* **About this task**
The records that follow should be copied in full, exactly as they read.

[Stored data]
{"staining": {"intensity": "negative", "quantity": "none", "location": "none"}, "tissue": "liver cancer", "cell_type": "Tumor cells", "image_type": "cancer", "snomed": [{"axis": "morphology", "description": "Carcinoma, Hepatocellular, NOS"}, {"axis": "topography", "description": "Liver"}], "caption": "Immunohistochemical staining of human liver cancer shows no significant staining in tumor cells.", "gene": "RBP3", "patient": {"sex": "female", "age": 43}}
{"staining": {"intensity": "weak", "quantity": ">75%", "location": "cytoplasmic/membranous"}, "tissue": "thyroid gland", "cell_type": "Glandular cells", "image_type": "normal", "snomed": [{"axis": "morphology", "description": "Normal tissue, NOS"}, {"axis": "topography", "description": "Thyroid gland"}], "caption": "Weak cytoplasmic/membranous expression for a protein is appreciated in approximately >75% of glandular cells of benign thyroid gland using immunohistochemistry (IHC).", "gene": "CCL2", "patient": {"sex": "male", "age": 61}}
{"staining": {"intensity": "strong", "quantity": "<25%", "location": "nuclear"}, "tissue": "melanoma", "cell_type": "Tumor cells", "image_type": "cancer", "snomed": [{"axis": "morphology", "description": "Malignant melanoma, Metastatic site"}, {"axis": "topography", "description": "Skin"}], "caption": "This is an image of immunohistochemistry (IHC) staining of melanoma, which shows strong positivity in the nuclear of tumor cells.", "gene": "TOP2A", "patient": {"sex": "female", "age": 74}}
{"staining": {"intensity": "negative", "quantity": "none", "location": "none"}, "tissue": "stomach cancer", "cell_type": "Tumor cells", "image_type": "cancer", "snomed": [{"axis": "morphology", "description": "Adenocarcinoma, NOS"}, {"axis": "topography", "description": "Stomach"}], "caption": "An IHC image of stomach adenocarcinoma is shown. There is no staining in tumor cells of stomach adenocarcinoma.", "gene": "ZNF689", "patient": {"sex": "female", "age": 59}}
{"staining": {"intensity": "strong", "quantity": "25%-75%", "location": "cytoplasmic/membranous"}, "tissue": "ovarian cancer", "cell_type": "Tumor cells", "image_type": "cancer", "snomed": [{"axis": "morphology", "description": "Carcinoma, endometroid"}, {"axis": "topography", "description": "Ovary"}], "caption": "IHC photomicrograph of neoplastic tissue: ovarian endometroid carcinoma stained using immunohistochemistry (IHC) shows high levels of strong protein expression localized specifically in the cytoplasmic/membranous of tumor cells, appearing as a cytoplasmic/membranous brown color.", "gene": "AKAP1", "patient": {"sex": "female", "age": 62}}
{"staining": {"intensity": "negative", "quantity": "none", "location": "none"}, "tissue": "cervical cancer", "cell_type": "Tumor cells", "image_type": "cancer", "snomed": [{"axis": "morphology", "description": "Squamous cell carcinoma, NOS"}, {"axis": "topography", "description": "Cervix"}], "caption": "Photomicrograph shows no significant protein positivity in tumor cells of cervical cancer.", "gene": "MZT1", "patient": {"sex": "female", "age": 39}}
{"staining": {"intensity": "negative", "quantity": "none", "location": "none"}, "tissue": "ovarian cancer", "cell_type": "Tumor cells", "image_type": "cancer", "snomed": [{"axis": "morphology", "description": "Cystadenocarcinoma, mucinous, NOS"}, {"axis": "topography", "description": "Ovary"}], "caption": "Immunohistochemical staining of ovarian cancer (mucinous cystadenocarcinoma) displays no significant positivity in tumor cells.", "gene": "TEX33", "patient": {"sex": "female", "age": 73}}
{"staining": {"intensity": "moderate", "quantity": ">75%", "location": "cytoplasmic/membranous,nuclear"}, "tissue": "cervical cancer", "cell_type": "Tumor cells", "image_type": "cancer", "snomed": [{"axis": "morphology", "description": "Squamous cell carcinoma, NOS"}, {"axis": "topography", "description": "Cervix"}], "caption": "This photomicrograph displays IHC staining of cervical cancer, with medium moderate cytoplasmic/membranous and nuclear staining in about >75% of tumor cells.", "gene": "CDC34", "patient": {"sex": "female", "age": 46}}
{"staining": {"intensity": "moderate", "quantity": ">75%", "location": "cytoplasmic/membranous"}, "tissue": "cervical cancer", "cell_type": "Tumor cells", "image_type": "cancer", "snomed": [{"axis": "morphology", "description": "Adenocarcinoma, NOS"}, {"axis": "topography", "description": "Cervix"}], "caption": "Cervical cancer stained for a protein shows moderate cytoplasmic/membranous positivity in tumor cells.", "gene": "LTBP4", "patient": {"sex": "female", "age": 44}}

* **Exercise solution**
{"staining": {"intensity": "negative", "quantity": "none", "location": "none"}, "tissue": "liver cancer", "cell_type": "Tumor cells", "image_type": "cancer", "snomed": [{"axis": "morphology", "description": "Carcinoma, Hepatocellular, NOS"}, {"axis": "topography", "description": "Liver"}], "caption": "Immunohistochemical staining of human liver cancer shows no significant staining in tumor cells.", "gene": "RBP3", "patient": {"sex": "female", "age": 43}}
{"staining": {"intensity": "weak", "quantity": ">75%", "location": "cytoplasmic/membranous"}, "tissue": "thyroid gland", "cell_type": "Glandular cells", "image_type": "normal", "snomed": [{"axis": "morphology", "description": "Normal tissue, NOS"}, {"axis": "topography", "description": "Thyroid gland"}], "caption": "Weak cytoplasmic/membranous expression for a protein is appreciated in approximately >75% of glandular cells of benign thyroid gland using immunohistochemistry (IHC).", "gene": "CCL2", "patient": {"sex": "male", "age": 61}}
{"staining": {"intensity": "strong", "quantity": "<25%", "location": "nuclear"}, "tissue": "melanoma", "cell_type": "Tumor cells", "image_type": "cancer", "snomed": [{"axis": "morphology", "description": "Malignant melanoma, Metastatic site"}, {"axis": "topography", "description": "Skin"}], "caption": "This is an image of immunohistochemistry (IHC) staining of melanoma, which shows strong positivity in the nuclear of tumor cells.", "gene": "TOP2A", "patient": {"sex": "female", "age": 74}}
{"staining": {"intensity": "negative", "quantity": "none", "location": "none"}, "tissue": "stomach cancer", "cell_type": "Tumor cells", "image_type": "cancer", "snomed": [{"axis": "morphology", "description": "Adenocarcinoma, NOS"}, {"axis": "topography", "description": "Stomach"}], "caption": "An IHC image of stomach adenocarcinoma is shown. There is no staining in tumor cells of stomach adenocarcinoma.", "gene": "ZNF689", "patient": {"sex": "female", "age": 59}}
{"staining": {"intensity": "strong", "quantity": "25%-75%", "location": "cytoplasmic/membranous"}, "tissue": "ovarian cancer", "cell_type": "Tumor cells", "image_type": "cancer", "snomed": [{"axis": "morphology", "description": "Carcinoma, endometroid"}, {"axis": "topography", "description": "Ovary"}], "caption": "IHC photomicrograph of neoplastic tissue: ovarian endometroid carcinoma stained using immunohistochemistry (IHC) shows high levels of strong protein expression localized specifically in the cytoplasmic/membranous of tumor cells, appearing as a cytoplasmic/membranous brown color.", "gene": "AKAP1", "patient": {"sex": "female", "age": 62}}
{"staining": {"intensity": "negative", "quantity": "none", "location": "none"}, "tissue": "cervical cancer", "cell_type": "Tumor cells", "image_type": "cancer", "snomed": [{"axis": "morphology", "description": "Squamous cell carcinoma, NOS"}, {"axis": "topography", "description": "Cervix"}], "caption": "Photomicrograph shows no significant protein positivity in tumor cells of cervical cancer.", "gene": "MZT1", "patient": {"sex": "female", "age": 39}}
{"staining": {"intensity": "negative", "quantity": "none", "location": "none"}, "tissue": "ovarian cancer", "cell_type": "Tumor cells", "image_type": "cancer", "snomed": [{"axis": "morphology", "description": "Cystadenocarcinoma, mucinous, NOS"}, {"axis": "topography", "description": "Ovary"}], "caption": "Immunohistochemical staining of ovarian cancer (mucinous cystadenocarcinoma) displays no significant positivity in tumor cells.", "gene": "TEX33", "patient": {"sex": "female", "age": 73}}
{"staining": {"intensity": "moderate", "quantity": ">75%", "location": "cytoplasmic/membranous,nuclear"}, "tissue": "cervical cancer", "cell_type": "Tumor cells", "image_type": "cancer", "snomed": [{"axis": "morphology", "description": "Squamous cell carcinoma, NOS"}, {"axis": "topography", "description": "Cervix"}], "caption": "This photomicrograph displays IHC staining of cervical cancer, with medium moderate cytoplasmic/membranous and nuclear staining in about >75% of tumor cells.", "gene": "CDC34", "patient": {"sex": "female", "age": 46}}
{"staining": {"intensity": "moderate", "quantity": ">75%", "location": "cytoplasmic/membranous"}, "tissue": "cervical cancer", "cell_type": "Tumor cells", "image_type": "cancer", "snomed": [{"axis": "morphology", "description": "Adenocarcinoma, NOS"}, {"axis": "topography", "description": "Cervix"}], "caption": "Cervical cancer stained for a protein shows moderate cytoplasmic/membranous positivity in tumor cells.", "gene": "LTBP4", "patient": {"sex": "female", "age": 44}}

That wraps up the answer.